Instruction ▸ Retype word for word the first line of the listing and each line after it up to the line with "Create a Jupyter", with the pictures taken out.

Exercise data ▸

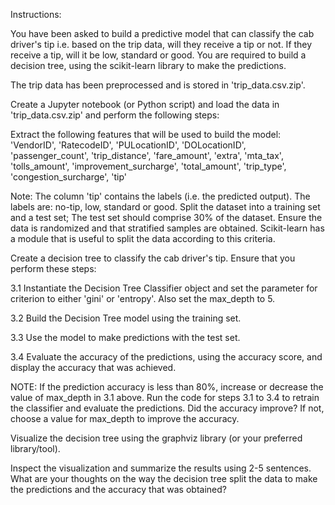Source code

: Instructions:

You have been asked to build a predictive model that can classify the cab driver's tip i.e. based on the trip data, will they receive a tip or not. If they receive a tip, will it be low, standard or good. You are required to build a decision tree, using the scikit-learn library to make the predictions.

The trip data has been preprocessed and is stored in 'trip_data.csv.zip'.

Create a Jupyter notebook (or Python script) and load the data in 'trip_data.csv.zip' and perform the following steps:

Extract the following features that will be used to build the model: 'VendorID', 'RatecodeID', 'PULocationID', 'DOLocationID', 'passenger_count', 'trip_distance', 'fare_amount', 'extra', 'mta_tax', 'tolls_amount', 'improvement_surcharge', 'total_amount', 'trip_type', 'congestion_surcharge', 'tip'

Note: The column 'tip' contains the labels (i.e. the predicted output). The labels are: no-tip, low, standard or good.
Split the dataset into a training set and a test set; The test set should comprise 30% of the dataset. Ensure the data is randomized and that stratified samples are obtained. Scikit-learn has a module that is useful to split the data according to this criteria.

Create a decision tree to classify the cab driver's tip. Ensure that you perform these steps:

3.1 Instantiate the Decision Tree Classifier object and set the parameter for criterion to either 'gini' or 'entropy'. Also set the max_depth to 5.

3.2 Build the Decision Tree model using the training set.

3.3 Use the model to make predictions with the test set.

3.4 Evaluate the accuracy of the predictions, using the accuracy score, and display the accuracy that was achieved.

NOTE: If the prediction accuracy is less than 80%, increase or decrease the value of max_depth in 3.1 above. Run the code for steps 3.1 to 3.4 to retrain the classifier and evaluate the predictions. Did the accuracy improve? If not, choose a value for max_depth to improve the accuracy.

Visualize the decision tree using the graphviz library (or your preferred library/tool).

Inspect the visualization and summarize the results using 2-5 sentences. What are your thoughts on the way the decision tree split the data to make the predictions and the accuracy that was obtained?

Answer space ▸
Source code

: Instructions:

You have been asked to build a predictive model that can classify the cab driver's tip i.e. based on the trip data, will they receive a tip or not. If they receive a tip, will it be low, standard or good. You are required to build a decision tree, using the scikit-learn library to make the predictions.

The trip data has been preprocessed and is stored in 'trip_data.csv.zip'.

Create a Jupyter notebook (or Python script) and load the data in 'trip_data.csv.zip' and perform the following steps:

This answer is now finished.